30.7.2011
FR
Journal officiel de l'Union européenne
C 226/13
Pourvoi formé le 19 mai 2011 par Siemens AG contre l’arrêt rendu le 3 mars 2011 par la deuxième chambre du Tribunal dans l’affaire T-110/07, Siemens/Commission
(Affaire C-239/11 P)
2011/C 226/26
Langue de procédure: l’allemand
Parties
Partie requérante: Siemens AG (représentants: I. Brinker, C. Steinle et M. Hörster, avocats)
Autre partie à la procédure: Commission européenne
Conclusions de la partie requérante
La partie requérante demande à ce qu’il plaise à la Cour
1)
annuler l’arrêt rendu le 3 mars 2011 par la deuxième chambre du Tribunal dans l’affaire T-110/07, dans la mesure où cet arrêt lui fait grief;
2)
annuler partiellement la décision de la Commission du 24 janvier 2007 (COMP/F/38.899 — Appareillages de commutation à isolation gazeuse), dans la mesure où cette décision la concerne;
à titre subsidiaire: annuler ou diminuer l’amende qui lui a été infligée par cette décision;
3)
à titre subsidiaire au point 2: renvoyer l’affaire au Tribunal pour que celui-ci statue conformément aux points de droit tranchés par l’arrêt de la Cour;
4)
condamner dans tous les cas la Commission aux dépens exposés par la requérante devant le Tribunal et la Cour.
Moyens et principaux arguments
Le présent pourvoi est dirigé contre l’arrêt du Tribunal, par lequel ce dernier a rejeté le recours formé par la requérante contre la décision C(2006) 6762 final de la Commission, du 24 janvier 2007, relative à une procédure d’application de l’article 81 CE et de l’article 53 de l’accord EEE (affaire COMP/F/38.899 — Appareillages de commutation à isolation gazeuse).
La partie requérante fait valoir sept moyens à l’appui de son pourvoi.
Premièrement, la requérante soutient que le Tribunal a violé son droit fondamental à un procès équitable (dispositions combinées de l’article 6 de la Convention européenne de sauvegarde des droits de l’homme et des libertés fondamentales et de l’article 6, paragraphe 3, TUE et article 47, paragraphe 2, de la Charte européenne des droits fondamentaux de l’Union européenne) ainsi que les droits de la défense (article 48, paragraphe 2, de la Charte précitée), en ce qu’il s’est essentiellement basé sur la déposition d’un témoin pour constater que la requérante avait participé à l’entente entre le 22 avril et le 1er septembre 1999, sans permettre à la requérante d’interroger ledit témoin.

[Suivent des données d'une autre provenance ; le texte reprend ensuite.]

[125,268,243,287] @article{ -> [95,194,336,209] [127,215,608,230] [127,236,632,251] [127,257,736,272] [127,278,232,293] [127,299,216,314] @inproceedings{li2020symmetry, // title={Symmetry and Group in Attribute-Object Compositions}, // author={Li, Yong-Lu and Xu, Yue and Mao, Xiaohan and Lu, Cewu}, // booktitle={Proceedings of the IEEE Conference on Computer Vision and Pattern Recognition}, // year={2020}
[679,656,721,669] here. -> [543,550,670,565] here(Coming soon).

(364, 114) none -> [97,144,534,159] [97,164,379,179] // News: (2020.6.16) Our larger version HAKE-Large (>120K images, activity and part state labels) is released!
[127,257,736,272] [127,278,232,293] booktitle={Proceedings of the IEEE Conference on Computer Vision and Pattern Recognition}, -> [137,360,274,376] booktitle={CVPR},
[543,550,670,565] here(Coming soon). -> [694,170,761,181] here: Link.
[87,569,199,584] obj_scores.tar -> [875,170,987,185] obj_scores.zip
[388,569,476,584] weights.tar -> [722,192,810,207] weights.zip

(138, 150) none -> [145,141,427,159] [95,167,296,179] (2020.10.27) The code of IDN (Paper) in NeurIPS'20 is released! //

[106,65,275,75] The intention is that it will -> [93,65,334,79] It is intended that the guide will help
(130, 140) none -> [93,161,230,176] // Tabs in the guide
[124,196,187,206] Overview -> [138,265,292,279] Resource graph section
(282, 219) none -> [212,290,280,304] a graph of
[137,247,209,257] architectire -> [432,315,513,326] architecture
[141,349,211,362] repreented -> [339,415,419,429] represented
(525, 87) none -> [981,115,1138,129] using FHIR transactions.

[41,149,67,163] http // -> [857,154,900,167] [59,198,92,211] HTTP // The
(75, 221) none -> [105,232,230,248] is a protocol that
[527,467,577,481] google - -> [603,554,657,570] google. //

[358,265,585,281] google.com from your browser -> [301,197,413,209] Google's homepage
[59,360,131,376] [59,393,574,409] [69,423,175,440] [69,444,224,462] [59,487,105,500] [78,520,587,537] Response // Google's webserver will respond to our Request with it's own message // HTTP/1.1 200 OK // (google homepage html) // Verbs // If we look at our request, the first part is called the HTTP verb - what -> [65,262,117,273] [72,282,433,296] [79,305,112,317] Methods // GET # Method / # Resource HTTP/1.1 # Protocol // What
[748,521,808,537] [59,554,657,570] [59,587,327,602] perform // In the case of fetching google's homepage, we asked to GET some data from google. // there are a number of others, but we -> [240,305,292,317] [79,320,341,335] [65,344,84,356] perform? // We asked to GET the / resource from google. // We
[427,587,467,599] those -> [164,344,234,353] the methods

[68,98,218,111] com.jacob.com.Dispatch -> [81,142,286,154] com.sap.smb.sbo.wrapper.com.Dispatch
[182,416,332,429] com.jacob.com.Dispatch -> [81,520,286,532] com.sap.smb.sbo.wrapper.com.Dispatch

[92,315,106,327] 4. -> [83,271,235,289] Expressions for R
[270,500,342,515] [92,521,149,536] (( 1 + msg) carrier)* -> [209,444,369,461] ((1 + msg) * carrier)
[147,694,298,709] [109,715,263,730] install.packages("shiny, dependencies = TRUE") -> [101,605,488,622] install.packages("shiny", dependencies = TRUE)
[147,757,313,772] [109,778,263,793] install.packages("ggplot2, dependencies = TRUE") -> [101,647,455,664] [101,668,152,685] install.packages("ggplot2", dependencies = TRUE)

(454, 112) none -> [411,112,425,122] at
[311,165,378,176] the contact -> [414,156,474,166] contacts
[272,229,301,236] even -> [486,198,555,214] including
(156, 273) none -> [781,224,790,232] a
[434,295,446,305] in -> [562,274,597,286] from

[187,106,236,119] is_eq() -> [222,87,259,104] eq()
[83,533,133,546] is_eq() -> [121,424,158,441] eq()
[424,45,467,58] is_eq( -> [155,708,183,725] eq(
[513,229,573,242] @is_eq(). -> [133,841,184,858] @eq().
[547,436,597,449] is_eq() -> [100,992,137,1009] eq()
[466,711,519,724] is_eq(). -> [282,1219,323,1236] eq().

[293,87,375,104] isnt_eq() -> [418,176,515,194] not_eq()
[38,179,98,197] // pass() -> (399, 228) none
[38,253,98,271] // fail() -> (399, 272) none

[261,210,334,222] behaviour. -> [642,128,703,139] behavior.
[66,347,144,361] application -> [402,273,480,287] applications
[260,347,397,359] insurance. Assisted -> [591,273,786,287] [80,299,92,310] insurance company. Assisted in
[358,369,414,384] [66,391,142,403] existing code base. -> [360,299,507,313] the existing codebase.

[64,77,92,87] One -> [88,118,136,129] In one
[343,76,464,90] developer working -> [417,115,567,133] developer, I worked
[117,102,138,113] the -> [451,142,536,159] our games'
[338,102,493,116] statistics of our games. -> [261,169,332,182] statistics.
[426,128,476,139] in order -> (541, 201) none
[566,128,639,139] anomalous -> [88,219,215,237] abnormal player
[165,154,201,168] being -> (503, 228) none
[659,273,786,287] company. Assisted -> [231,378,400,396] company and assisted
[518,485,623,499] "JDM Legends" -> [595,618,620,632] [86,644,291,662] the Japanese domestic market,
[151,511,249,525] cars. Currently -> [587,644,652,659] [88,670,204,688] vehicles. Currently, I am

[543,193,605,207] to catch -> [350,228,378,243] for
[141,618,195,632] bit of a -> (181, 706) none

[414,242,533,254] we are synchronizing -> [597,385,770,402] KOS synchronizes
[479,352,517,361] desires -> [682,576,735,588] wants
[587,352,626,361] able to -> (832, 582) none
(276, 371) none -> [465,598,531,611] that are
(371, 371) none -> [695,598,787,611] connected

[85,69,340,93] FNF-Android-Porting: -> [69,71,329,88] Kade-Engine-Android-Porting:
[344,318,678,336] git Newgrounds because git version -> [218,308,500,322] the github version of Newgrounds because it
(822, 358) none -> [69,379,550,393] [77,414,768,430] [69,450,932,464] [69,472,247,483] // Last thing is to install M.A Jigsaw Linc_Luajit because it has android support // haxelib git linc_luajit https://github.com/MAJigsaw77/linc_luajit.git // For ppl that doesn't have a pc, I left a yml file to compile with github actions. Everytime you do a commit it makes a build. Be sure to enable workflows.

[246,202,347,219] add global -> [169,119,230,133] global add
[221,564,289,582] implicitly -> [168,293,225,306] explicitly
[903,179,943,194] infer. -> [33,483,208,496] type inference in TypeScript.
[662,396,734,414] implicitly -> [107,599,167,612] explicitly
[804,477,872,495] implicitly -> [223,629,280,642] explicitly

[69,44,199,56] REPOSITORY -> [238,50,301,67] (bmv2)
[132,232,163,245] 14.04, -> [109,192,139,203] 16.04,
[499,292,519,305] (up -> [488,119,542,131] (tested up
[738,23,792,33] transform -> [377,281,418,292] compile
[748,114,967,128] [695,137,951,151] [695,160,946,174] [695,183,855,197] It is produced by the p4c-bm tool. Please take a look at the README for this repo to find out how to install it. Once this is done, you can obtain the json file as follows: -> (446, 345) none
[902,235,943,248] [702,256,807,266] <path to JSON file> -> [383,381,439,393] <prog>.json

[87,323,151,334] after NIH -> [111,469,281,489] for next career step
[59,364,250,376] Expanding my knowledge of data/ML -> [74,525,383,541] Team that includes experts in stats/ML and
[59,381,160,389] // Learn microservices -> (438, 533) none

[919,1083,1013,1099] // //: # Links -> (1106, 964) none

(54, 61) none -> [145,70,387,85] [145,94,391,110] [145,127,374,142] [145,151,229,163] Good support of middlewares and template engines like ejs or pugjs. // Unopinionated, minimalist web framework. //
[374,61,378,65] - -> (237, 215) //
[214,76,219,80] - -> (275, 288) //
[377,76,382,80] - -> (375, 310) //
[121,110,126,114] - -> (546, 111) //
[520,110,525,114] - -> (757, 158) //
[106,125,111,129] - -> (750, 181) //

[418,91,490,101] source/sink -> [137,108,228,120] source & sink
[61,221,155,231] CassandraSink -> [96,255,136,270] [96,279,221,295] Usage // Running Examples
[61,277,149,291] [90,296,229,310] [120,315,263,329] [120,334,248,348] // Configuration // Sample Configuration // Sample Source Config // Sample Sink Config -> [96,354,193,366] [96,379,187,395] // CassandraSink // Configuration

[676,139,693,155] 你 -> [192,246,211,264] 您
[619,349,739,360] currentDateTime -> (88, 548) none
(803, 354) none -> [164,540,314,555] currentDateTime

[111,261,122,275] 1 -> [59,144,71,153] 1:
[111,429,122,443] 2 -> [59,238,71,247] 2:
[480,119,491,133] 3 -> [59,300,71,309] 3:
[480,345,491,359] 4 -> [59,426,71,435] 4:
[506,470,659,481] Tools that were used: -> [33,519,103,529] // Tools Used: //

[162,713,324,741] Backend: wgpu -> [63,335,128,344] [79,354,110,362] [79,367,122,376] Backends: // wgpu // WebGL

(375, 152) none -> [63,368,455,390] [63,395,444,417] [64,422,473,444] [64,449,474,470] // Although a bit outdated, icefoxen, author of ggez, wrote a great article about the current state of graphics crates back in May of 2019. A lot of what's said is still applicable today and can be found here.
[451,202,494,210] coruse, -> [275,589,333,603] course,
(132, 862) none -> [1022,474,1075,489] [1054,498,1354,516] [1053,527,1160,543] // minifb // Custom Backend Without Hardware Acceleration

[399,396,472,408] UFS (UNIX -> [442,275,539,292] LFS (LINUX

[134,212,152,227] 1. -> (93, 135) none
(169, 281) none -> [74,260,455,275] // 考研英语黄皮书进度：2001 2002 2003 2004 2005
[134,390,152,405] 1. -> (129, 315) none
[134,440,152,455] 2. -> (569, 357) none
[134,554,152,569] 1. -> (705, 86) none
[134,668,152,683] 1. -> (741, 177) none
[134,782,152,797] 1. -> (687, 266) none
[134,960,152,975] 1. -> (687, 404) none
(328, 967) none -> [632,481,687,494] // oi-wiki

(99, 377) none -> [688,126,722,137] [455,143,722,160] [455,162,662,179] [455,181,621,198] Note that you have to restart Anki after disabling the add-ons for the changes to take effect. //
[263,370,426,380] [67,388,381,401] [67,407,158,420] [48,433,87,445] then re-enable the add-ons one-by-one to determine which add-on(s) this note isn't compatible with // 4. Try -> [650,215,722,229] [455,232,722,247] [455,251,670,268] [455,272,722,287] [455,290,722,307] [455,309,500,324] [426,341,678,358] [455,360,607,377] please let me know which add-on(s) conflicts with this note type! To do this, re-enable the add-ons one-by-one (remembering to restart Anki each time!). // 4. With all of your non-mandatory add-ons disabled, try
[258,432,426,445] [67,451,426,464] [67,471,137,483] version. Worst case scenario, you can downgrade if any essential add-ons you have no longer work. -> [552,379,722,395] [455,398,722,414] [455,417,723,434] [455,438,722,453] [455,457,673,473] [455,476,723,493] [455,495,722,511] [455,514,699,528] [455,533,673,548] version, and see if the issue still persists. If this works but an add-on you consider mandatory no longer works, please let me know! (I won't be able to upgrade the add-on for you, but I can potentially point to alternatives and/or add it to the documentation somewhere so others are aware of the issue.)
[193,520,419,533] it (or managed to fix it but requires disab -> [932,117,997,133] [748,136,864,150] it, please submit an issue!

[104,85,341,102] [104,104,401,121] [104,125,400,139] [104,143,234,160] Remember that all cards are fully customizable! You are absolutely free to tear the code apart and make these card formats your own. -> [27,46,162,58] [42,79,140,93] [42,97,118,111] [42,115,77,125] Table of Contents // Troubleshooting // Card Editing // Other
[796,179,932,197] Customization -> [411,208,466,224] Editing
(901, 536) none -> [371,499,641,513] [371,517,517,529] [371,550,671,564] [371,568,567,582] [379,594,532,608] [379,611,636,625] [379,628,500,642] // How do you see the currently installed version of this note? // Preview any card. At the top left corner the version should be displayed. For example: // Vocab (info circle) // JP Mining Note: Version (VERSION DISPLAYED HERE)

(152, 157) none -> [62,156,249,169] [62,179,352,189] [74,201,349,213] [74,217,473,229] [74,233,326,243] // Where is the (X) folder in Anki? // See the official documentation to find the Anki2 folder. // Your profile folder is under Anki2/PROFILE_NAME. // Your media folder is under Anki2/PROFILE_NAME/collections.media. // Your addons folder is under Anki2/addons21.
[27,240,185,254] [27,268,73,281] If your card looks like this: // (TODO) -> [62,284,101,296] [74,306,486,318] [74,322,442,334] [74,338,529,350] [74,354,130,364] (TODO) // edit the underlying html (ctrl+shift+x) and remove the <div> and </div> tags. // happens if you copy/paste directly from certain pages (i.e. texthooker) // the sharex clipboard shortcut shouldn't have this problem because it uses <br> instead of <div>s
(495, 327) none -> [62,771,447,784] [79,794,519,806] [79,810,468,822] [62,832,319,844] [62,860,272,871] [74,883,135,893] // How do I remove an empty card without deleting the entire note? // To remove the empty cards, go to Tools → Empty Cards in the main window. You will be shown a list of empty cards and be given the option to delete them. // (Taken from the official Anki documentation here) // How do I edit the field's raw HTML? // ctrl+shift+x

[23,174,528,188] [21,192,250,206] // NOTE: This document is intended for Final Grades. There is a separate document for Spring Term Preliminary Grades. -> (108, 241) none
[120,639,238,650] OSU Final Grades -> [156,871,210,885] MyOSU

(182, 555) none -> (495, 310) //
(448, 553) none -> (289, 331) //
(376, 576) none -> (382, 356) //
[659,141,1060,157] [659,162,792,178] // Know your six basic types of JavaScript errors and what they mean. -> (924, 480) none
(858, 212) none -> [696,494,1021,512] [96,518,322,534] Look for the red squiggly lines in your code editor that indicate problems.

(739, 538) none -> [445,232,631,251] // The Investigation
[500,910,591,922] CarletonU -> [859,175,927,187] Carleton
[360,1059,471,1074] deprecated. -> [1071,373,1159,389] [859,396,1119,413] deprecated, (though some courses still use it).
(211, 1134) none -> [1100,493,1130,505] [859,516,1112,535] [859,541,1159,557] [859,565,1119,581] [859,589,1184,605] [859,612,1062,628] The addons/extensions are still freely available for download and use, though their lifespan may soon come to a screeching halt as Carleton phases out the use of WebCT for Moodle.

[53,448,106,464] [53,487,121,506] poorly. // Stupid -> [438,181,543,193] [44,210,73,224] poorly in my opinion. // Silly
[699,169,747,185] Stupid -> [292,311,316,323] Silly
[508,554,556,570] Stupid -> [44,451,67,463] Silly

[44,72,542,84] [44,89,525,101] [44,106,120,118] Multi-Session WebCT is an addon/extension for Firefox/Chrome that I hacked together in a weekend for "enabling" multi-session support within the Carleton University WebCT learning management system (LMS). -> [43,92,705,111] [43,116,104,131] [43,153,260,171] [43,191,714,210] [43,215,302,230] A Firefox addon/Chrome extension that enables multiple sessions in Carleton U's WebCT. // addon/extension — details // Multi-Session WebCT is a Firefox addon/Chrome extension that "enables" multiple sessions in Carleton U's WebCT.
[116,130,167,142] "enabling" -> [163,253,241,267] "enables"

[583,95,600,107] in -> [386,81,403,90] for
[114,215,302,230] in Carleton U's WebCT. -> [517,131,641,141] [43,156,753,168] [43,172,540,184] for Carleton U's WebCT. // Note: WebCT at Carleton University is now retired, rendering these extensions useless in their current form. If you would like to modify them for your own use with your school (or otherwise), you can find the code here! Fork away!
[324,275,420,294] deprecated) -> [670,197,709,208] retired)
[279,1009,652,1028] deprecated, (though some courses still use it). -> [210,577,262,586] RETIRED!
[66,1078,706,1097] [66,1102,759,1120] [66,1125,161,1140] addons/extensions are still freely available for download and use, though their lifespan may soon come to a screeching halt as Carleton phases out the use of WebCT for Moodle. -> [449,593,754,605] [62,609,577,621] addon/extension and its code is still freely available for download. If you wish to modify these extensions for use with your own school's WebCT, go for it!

Deuxièmement, la requérante soutient qu’en constatant qu’elle avait participé à l’entente entre le 22 avril et le 1er septembre 1999, le Tribunal a dénaturé certains éléments de preuve et s’est abstenu de procéder à une analyse empirique. Selon la requérante, le Tribunal a dès lors supposé, à tort, qu’elle avait participé à l’entente entre le 22 avril et le 1er septembre 1999 et n’a pas correctement déterminé la durée de l’infraction.
Troisièmement, la requérante soutient que c’est à tort que le Tribunal a, d’une part, refusé de reconnaître que les poursuites étaient prescrites pour la période allant jusqu’au 22 avril 1999 et, d’autre part, considéré que l’infraction était unique et continue.
Quatrièmement, la requérante soutient que le Tribunal a violé le principe de l’égalité de traitement en acceptant que la Commission prenne en compte différentes années de référence pour déterminer le poids relatif des entreprises ayant participé à l’infraction et classifie ainsi la requérante dans une catégorie incorrecte en application du point A de la première partie des lignes directrices pour le calcul des amendes.
Cinquièmement, la requérante soutient que le Tribunal a violé le principe de l’égalité de traitement en s’abstenant de réduire la majoration du montant de base de l’amende en fonction de la différence de taille entre la requérante et ABB, l’objectif du montant de base étant d’assurer un effet suffisamment dissuasif.
Sixièmement, la requérante soutient que le Tribunal a violé l’article 6 de la Convention européenne de sauvegarde des droits de l’homme et des libertés fondamentales et l’article 47 de la Charte européenne des droits fondamentaux de l’Union européenne, en ce qu’il n’a pas fait usage de son pouvoir de pleine juridiction qui lui permet de contrôler les décisions par lesquelles la Commission inflige une amende.
Septièmement, la requérante soutient que le Tribunal a méconnu la portée de l’obligation de motivation qui résulte de l’article 296 TFUE (ancien article 253 CE), en ce qu’il n’a pas été suffisamment exigeant quant aux conditions de motivation requises pour le calcul des coefficients multiplicateurs de dissuasion.